Expected input batch_size (2048) to match target batch_size (4)

!pip install -q transformers datasets sklearn

imports

import numpy as np
import pandas as pd
import datasets
import torch

from transformers import BertTokenizer, BertForTokenClassification, Trainer, TrainingArguments, AutoConfig
from sklearn.preprocessing import LabelEncoder
from datasets import load_dataset
from random import shuffle
from sklearn.metrics import f1_score
from random import shuffle

dataset = datasets.load_dataset(‘yelp_polarity’,split=‘train[800:1000]’) # [:100] [:1%]

tokenizer = BertTokenizer.from_pretrained(‘bert-base-uncased’, do_lower_case=True)

encoded_dataset = [tokenizer(item[‘text’], return_tensors=“pt”, padding=‘max_length’, truncation=True, max_length=512) for item in dataset]

import torch
for enc_item, item in zip(encoded_dataset, dataset):
enc_item[‘labels’] = torch.LongTensor([item[‘label’]])

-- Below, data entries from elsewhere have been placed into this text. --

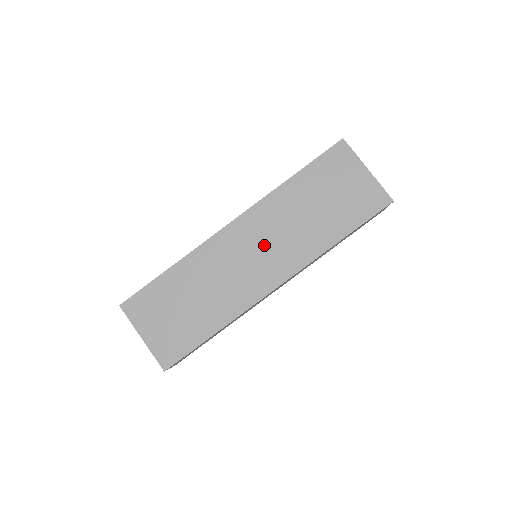
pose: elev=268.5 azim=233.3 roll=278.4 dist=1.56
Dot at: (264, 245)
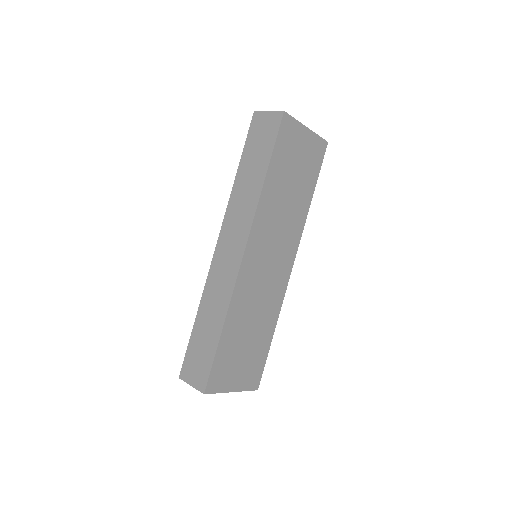
Dot at: (273, 247)
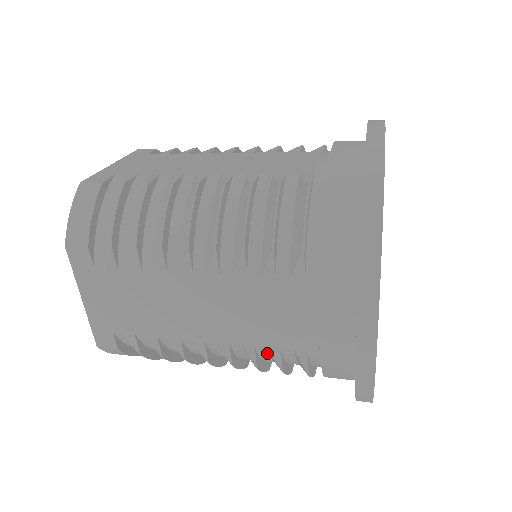
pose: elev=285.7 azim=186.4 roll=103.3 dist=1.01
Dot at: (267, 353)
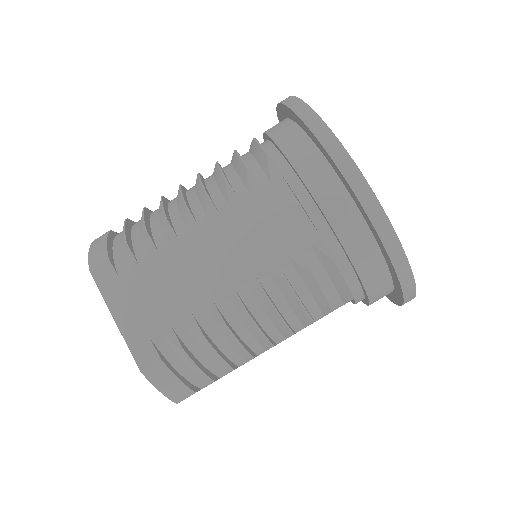
Dot at: occluded
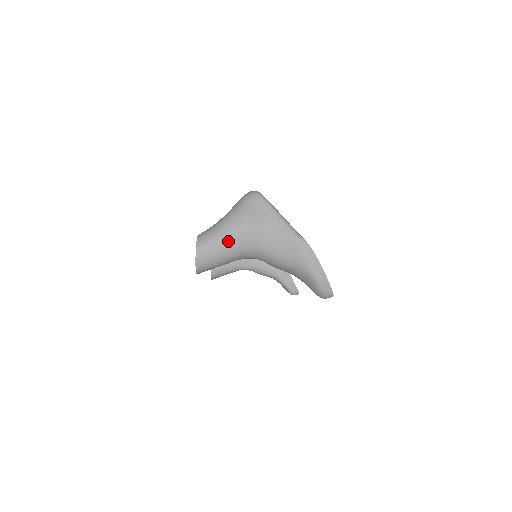
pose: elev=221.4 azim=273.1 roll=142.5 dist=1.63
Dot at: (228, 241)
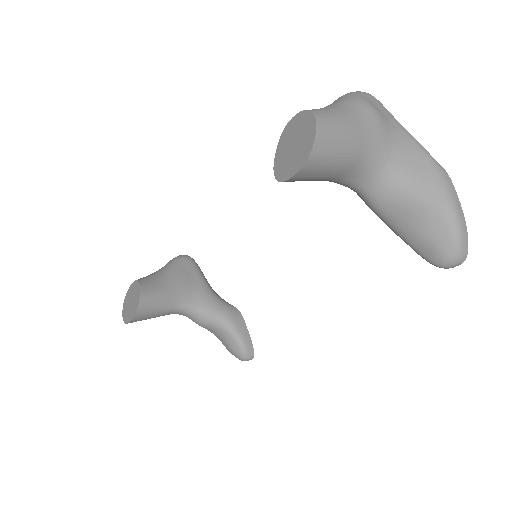
Dot at: (355, 127)
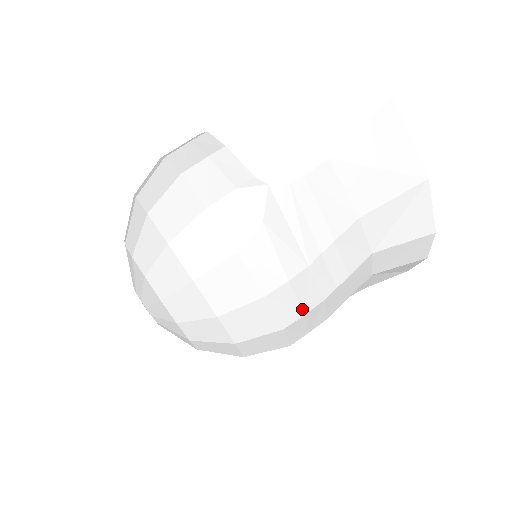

for key, val in encoded_dataset[3].items():
print(f’key: {key}, content: {val.size()}’)

model = BertForTokenClassification.from_pretrained(‘bert-base-uncased’)

for item in encoded_dataset:
for key in item:
item[key] = torch.squeeze(item[key])

train_set = encoded_dataset[:100]
test_set = encoded_dataset[100:]

training_args = TrainingArguments(
num_train_epochs=5,
per_device_train_batch_size=4,
per_device_eval_batch_size=4,
output_dir=‘results’,
logging_dir=‘logs’,
no_cuda=True,
)

trainer = Trainer(
model=model,
tokenizer=tokenizer,
args=training_args,
train_dataset=train_set
)
trainer.train()

Getting this error when i train
Expected input batch_size (2048) to match target batch_size (4)

can you supply stacktrace of the error?

I am trying other methods now so i dont have it

Which method did you use instead?